- [TASK ITEM] Using the data below, print exactly the line with "VOTRE PAGE N'A PAS ÉTÉ TROUVÉ !", the line with "Ref: 2463351", and every line between them, but none of the pictures.
(SOURCE MATERIAL begins)
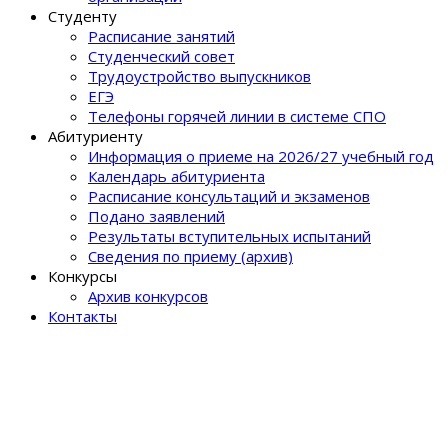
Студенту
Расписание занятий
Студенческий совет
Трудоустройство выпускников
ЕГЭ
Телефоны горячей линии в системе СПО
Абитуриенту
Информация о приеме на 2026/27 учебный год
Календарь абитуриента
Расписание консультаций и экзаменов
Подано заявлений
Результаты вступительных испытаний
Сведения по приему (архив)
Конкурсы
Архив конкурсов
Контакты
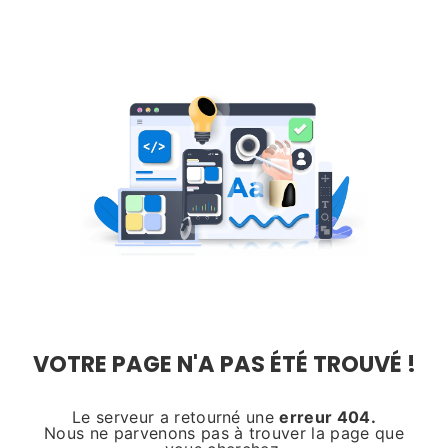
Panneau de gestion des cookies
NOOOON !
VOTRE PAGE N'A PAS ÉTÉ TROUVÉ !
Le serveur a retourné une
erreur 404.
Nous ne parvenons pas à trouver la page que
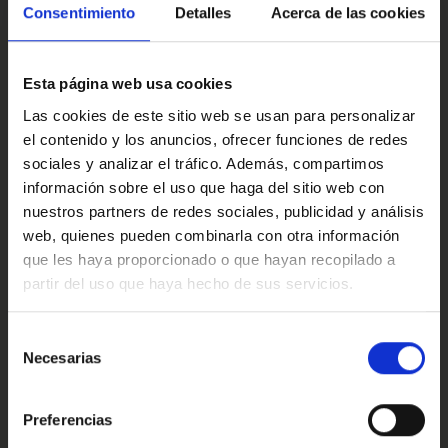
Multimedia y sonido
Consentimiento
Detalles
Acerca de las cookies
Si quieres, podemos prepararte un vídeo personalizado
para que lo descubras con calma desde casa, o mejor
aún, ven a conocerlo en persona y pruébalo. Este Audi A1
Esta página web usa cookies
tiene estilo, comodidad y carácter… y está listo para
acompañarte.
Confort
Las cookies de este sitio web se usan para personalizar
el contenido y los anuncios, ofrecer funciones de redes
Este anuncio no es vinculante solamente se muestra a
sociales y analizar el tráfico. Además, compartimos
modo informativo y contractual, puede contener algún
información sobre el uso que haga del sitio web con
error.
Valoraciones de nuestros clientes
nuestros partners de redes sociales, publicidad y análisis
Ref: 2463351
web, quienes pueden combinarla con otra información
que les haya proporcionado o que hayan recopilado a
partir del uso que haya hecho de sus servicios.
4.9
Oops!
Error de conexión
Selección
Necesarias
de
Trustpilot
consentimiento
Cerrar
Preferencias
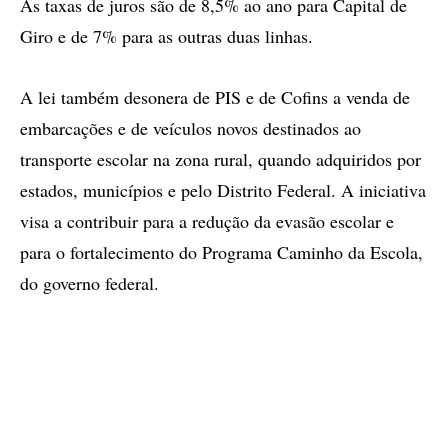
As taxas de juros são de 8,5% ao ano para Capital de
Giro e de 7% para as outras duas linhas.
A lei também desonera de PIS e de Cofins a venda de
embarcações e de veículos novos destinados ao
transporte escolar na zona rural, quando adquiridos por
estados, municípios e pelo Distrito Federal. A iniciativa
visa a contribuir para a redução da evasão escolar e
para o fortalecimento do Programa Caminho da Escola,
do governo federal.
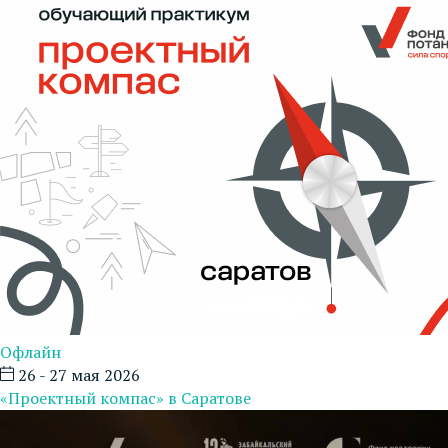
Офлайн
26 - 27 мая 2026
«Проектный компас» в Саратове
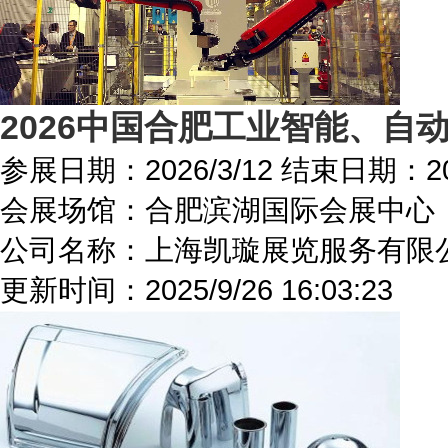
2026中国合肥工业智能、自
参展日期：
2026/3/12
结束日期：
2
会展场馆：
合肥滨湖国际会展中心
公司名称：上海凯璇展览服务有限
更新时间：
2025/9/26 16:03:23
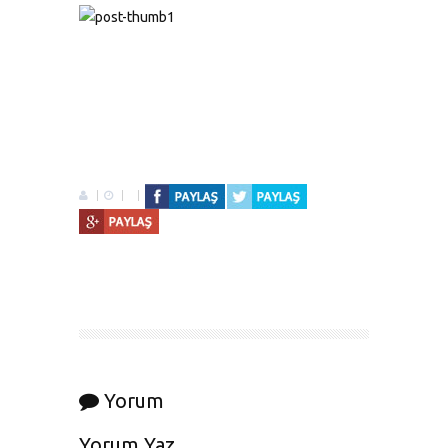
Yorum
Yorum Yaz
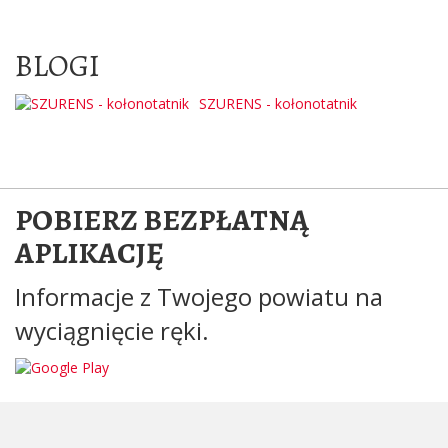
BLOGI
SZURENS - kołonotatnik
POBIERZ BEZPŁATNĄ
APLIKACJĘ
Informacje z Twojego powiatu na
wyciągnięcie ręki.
(SOURCE MATERIAL ends)
- [RESPONSE AREA]
VOTRE PAGE N'A PAS ÉTÉ TROUVÉ !
Le serveur a retourné une
erreur 404.
Nous ne parvenons pas à trouver la page que
Multimedia y sonido
Consentimiento
Detalles
Acerca de las cookies
Si quieres, podemos prepararte un vídeo personalizado
para que lo descubras con calma desde casa, o mejor
aún, ven a conocerlo en persona y pruébalo. Este Audi A1
Esta página web usa cookies
tiene estilo, comodidad y carácter… y está listo para
acompañarte.
Confort
Las cookies de este sitio web se usan para personalizar
el contenido y los anuncios, ofrecer funciones de redes
Este anuncio no es vinculante solamente se muestra a
sociales y analizar el tráfico. Además, compartimos
modo informativo y contractual, puede contener algún
información sobre el uso que haga del sitio web con
error.
Valoraciones de nuestros clientes
nuestros partners de redes sociales, publicidad y análisis
Ref: 2463351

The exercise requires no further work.